A year later, I still don’t get Godot’s scaling… Why does it do this?
I’ve kind of just been ignoring this while working on other aspects of my game, but even a year later I STILL don’t understand why Godot has this weird scaling issue ONLY when the viewport X and/or Y is anodd number. When it’s an even number it’s fine, but when it’s odd, you get doubled or missing pixels, even at 1x zoom. Often there is a diagonal shearing too.
Why does it do that?
(The built-in integer scaling on the project settings page doesn’t have this problem, but then Godot will do bland black letterboxing instead of expanding to show the pretty border I placed around the camera.)

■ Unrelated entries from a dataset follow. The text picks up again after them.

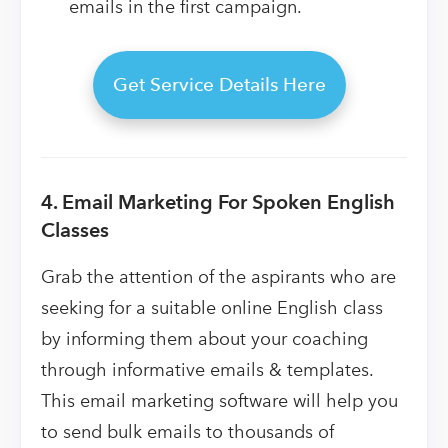
emails in the first campaign.
Get Service Details Here
4. Email Marketing For Spoken English
Classes
Grab the attention of the aspirants who are
seeking for a suitable online English class
by informing them about your coaching
through informative emails & templates.
This email marketing software will help you
to send bulk emails to thousands of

SOLVED! I fixed it myself after realizing it was because the camera is in the middle of a pixel on odd-numbered dimensions. I fixed it by checking for odd dimensions every time the window is resized and offsetting the camera by 0.5 pixels for that dimension. No more doubled or invisible pixels!
update 1: Actually, rather than 0.5, use 1 divided by the current integer scaling level (1, 2, 3, etc.), otherwise it won’t work for odd numbered dimensions after integer scaling once.
update 2: Oops, more like offset by 1/(n+1), where n is the current integer scale, but you get the idea.
update 3: Actually, just simply offsetting by 0.1 seems to always work for now. The 1/(n+1) incidentally works too, but is the result of me messing around and quickly posting a working solution because I was excited to finally fix it.
update 4: Okay this is weird, I tried running my un-fixed code on my brother’s computer, and even without off-setting the camera, and it just… works? Without any issue whatsoever. I have no idea why it is giving me doubled pixels on odd-numbered dimensions and not my brother, maybe was a problem with my GPU the whole time or something (I have an AMD GPU, and he has NVIDIA)?
After messing around with some visual aids in GIMP and doing some math, it seems like the perfect offset is 1/(2 x n), where n is the current integer scale (x1, x2, x3, etc.). The reason an offset of 0.5 doesn’t work at 2x scale is because you’re just ending up in the middle of a pixel again since we’re not account for the fact that each “logical” pixel is 2x2 “real” pixels. The offset needs to be 0.25, which 1/(2 x 2) gives you. For 3x scale, you get 0.166… and so on. At least, I think I have that right. It works for me in any case.